Now, we still need to add our labels tensor - but how should it be formatted? Well, we use a torch.LongTensor format, and it must contain a single value [0] if sentence B is the next sentence, else it should be [1]. Here, sentence B is the next sentence so we set it to [0].

Creating the labels tensor using longTensor.

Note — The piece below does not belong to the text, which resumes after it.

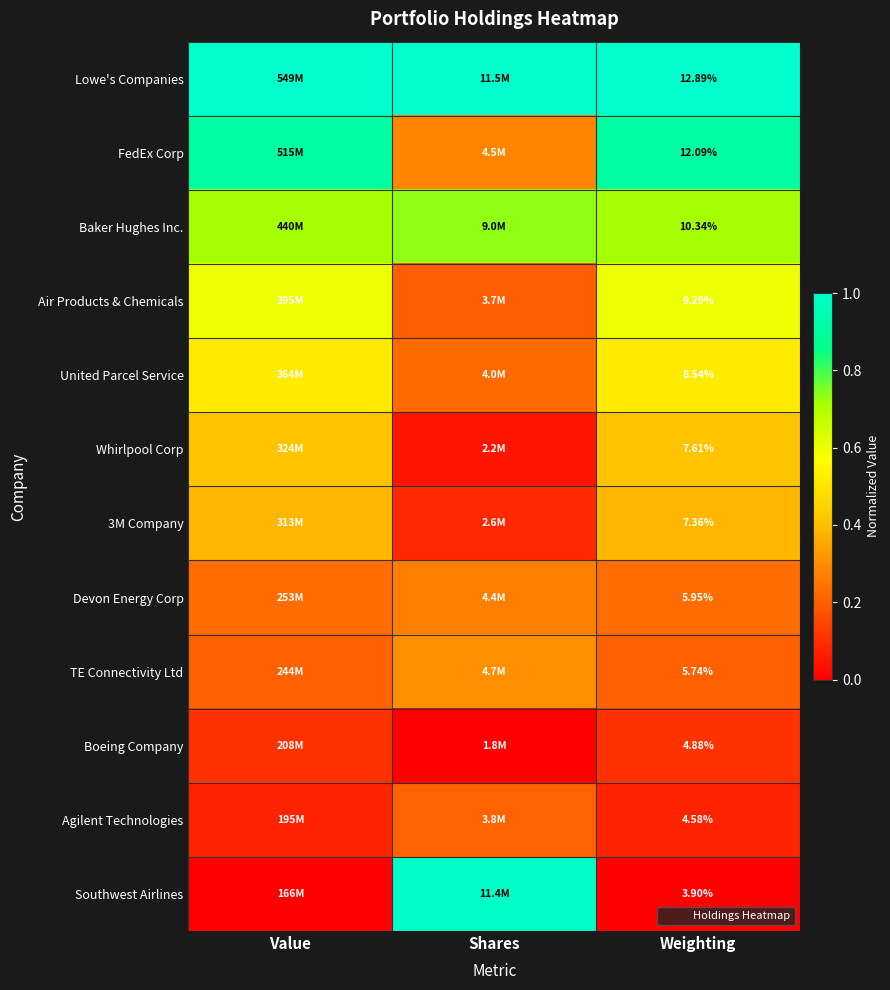

Rank the series by their maximum value, from highest to lowest.

Lowe's Companies, Southwest Airlines, FedEx Corp, Baker Hughes Inc., Air Products & Chemicals, United Parcel Service, Whirlpool Corp, 3M Company, TE Connectivity Ltd, Devon Energy Corp, Agilent Technologies, Boeing Company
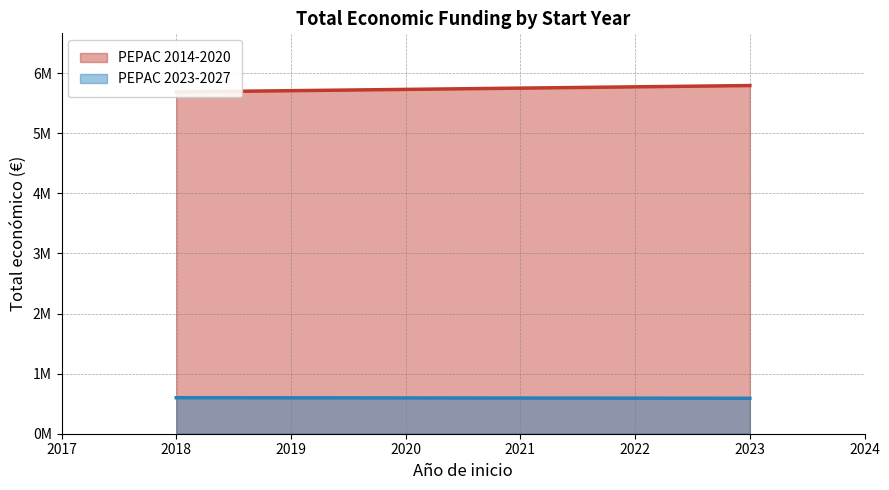

Reading left to right, extract all data points from this chart.

PEPAC 2014-2020: 5685677	5792221
PEPAC 2023-2027: 599134	589584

Pass a list containing a single value which is either 0 for isNext Sentence or 1 for isNot Next Sentence. In our case, we know our 2 sentences are consecutive so pass 0.

> 0 = isNext Sentence

> 1 = notNext Sentence

In [None]:
labels = torch.LongTensor([0])
labels

tensor([0])

Now we process everything as we did before (loss, logits), including our labels tensor.

In [None]:
outputs = model(**inputs, labels=labels)
# output contains a couple of tensors loss and logits
outputs.keys()

odict_keys(['loss', 'logits'])

In [None]:
outputs.logits
# logits has 2 values -> index 0 for isNext and index 1 for notNext

In [None]:
# taking argmax of logits
torch.argmax(outputs.logits)
# we get 0 that is isNext Sentence

In [None]:
# need to pass labels to calculate loss in the outputs
# or else we only get the logits
outputs.loss

tensor(3.2186e-06, grad_fn=<NllLossBackward0>)

Now we return the loss tensor - which we use for training our model with NSP.